Sotheby's. Fine Chinese Ceramics & Works of Art, New York , 17 september 2013
A rare silver and gilt-decorated bronze cylindrical tripod vessel and a cover (zun), early Western Han dynasty, 2nd - 1st centur
Lot 29. A rare silver and gilt-decorated bronze cylindrical tripod vessel and a cover (zun), early Western Han dynasty, 2nd - 1st century. Height 8 1/4 in., 21 cm. Lot sold 40,000 USD (Estimate 10,000 — 15,000 USD). Photo Sotheby's
the body raised on three crouching bear-form feet and cast with raised bands at the rims and mid-body, the sides set with opposing taotie masks and loose ring handles, the later domed cover with two raised bands and fixed with three long-tailed birds encircling a raised ring surrounding a peacock finial, the body incised and decorated in silver on a partially gilded ground with sawtooth and scalloped bands around the middle and foliate scrolls in the other registers imitating lacquer prototypes, wood stand, Japanese wood box (4).
Provenance: Japanese Collection, formed prior to World War II.
Note: This zun belongs to a rare and important group (previously known as lien) of Han dynasty bronzes decorated in silver and gold.

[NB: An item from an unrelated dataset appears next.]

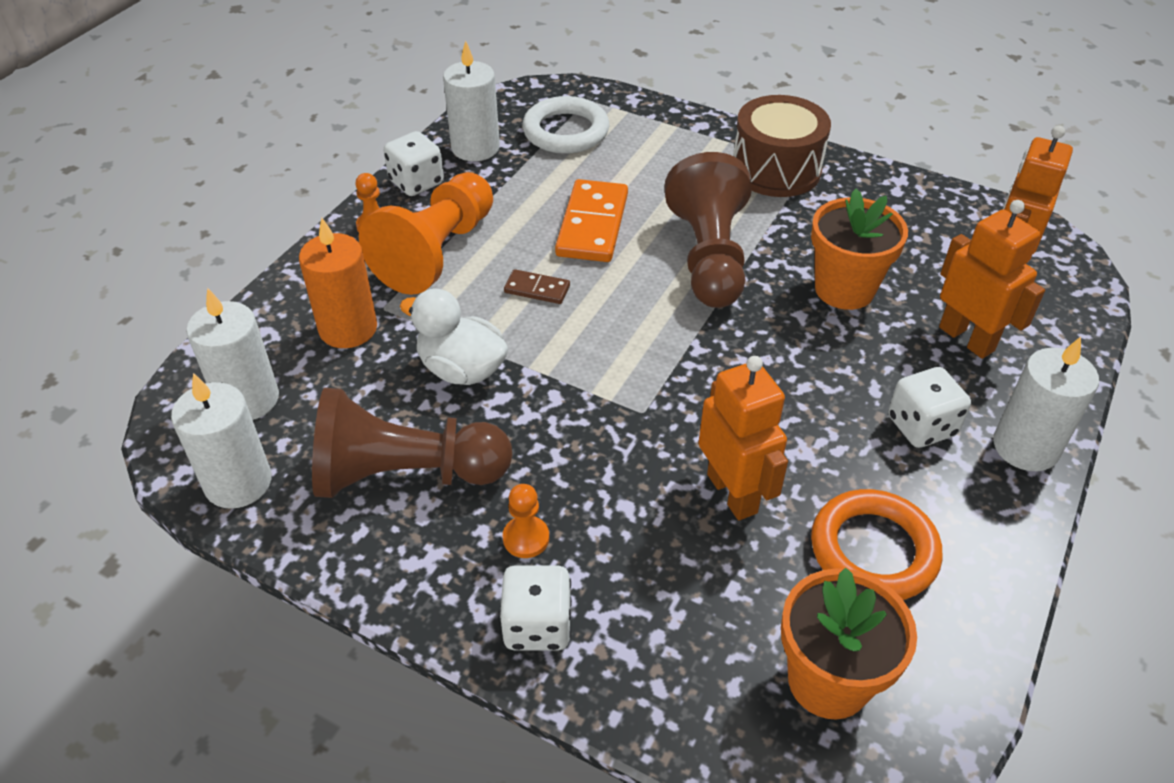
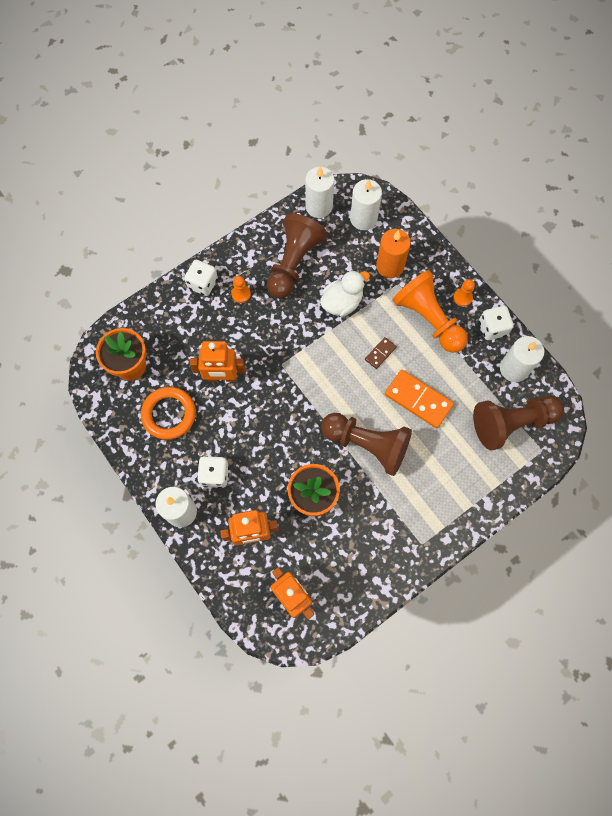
camera: 115 degrees right, 25 degrees up
white ring [522,96,609,153] -> brown pawn [473,396,564,450]
brown drum [733,95,831,197] -> none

A very similar zun of identical size, from the collection of the Staatlichen Museen in Berlin is illustrated in Sueji Umehara, Selected Relics of Ancient Chinese Bronzes From Collections in Europe and America, Part I, Vol. III, Osaka, 1933, no.231. Another vessel of this type, but with different cover and feet from the Freer Gallery is illustrated, ibid. no. 232; and another also with birds on the cover, but a different finial is illustrated in The Collection of Old Bronzes of Baron Sumitomo, Kyoto, 1934, no. 167, pl. XLII. A smaller version, with similar decoration, but with glass inlay, from the Arlene and Harold Schnitzer Collection and exhibited in the Portland Art Museum, is illustrated in Donald Jenkins, Mysterious Spirits, Strange Beasts, Earthly Delights, Portland, 2005, p. 9, where it is referred to as a wine warmer. The author also notes that the vessel has the classic characteristics of vessels made for the aristocracy. A bronze zun without gold and silver decoration from the Arthur M. Sackler Collections was sold at Christie's New York, 18th March 2009, lot 219.